Y es que Trump no estará solo en su lucha contra el legado de Obama. A pesar de sus conocidos desencuentros con el partido republicano y una de sus figuras más influyentes, Paul Ryan, el multimillonario tendrá un Congreso de mayoría republicana que odia tanto o más las medidas tomadas por el presidente saliente. Una de ellas, el polémico y famoso ‘Obamacare’. La reforma sanitaria, una de las políticas estrella de Obama que ha dado cobertura a más de 20 millones de personas (otros 24 continúan sin ella) ha recibido, desde el inicio de campaña, algunos de los dardos más envenenados por parte del candidato republicano.

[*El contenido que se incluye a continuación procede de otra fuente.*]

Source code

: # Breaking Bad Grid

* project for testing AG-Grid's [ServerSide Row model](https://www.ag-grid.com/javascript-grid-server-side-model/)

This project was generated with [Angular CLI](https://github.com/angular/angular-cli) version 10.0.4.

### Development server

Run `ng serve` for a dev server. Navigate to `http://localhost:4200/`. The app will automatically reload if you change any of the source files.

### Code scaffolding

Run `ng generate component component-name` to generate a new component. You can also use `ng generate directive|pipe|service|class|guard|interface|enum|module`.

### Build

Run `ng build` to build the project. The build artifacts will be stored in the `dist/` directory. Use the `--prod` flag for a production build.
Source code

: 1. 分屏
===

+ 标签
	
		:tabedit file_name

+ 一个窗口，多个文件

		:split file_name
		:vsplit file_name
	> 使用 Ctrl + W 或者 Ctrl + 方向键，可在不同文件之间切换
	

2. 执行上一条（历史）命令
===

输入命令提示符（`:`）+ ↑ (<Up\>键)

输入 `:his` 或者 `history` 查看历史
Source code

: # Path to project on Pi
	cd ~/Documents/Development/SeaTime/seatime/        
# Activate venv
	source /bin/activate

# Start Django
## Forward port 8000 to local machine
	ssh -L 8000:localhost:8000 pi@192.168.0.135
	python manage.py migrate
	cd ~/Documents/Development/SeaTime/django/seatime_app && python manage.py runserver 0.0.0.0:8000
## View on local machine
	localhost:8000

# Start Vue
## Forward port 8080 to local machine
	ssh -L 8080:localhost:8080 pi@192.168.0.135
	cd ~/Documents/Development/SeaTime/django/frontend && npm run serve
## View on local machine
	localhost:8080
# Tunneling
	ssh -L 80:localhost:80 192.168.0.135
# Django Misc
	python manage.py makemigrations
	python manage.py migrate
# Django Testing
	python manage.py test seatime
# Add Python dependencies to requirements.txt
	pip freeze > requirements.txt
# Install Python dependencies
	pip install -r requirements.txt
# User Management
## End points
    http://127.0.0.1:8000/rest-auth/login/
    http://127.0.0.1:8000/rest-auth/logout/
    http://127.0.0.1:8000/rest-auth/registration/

Sin embargo, en una entrevista con el diario Wall Street Journal después de su primer encuentro con Obama, Trump, que había prometido en más de una ocasión derogar la reforma desde el día uno de su presidencia, ha admitido que hay partes de la ley con las que está de acuerdo, como la posibilidad que los menores de 25 años puedan beneficiarse de la cobertura familiar y que aquellas personas con condiciones médicas previas no queden fuera de este servicio.

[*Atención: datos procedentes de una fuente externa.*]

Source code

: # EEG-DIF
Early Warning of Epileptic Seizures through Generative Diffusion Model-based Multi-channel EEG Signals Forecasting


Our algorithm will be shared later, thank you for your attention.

Dudas en economía y política exterior

Hace apenas unos días que Donald Trump fue elegido como próximo presidente de los Estados Unidos, y existen muchas dudas sobre qué política económica llevará a cabo. A las preocupantes propuestas sobre inmigración, medio ambiente y sanidad hay que añadir también las bajadas de impuestos generalizadas, que sin recortes en el gasto federal podrían generar un billón de dólares de déficit en 10 años, según la Brookings Institution; la creación de 25 millones de puestos de trabajo en una década, sobre la que aún no hay detalle alguno; y una política aislacionista a nivel comercial y de alianzas internacionales que choca con la intención del flamante presidente de bombardear al Estado Islámico y entablar unas mejores relaciones con la Rusia de Putin.

Fuera de cualquier duda queda el hecho de que un presidente republicano con una Cámara de Representantes y un Senado republicanos (este último con una mayoría más ajustada, hay que añadir) tendrá mucho más fácil nombrar a un nuevo juez para la novena silla del Tribunal Supremo, vacante desde la muerte de Antonin Scalia en febrero. El conservador que pase a ocupar este cargo —vitalicio— romperá el equilibrio ideológico de una institución que en los últimos años ha sido responsable de decisiones tan importantes como declarar inconstitucional la ley matrimonial de 1996, que prohibía a las parejas homosexuales casarse en numerosos estados del país.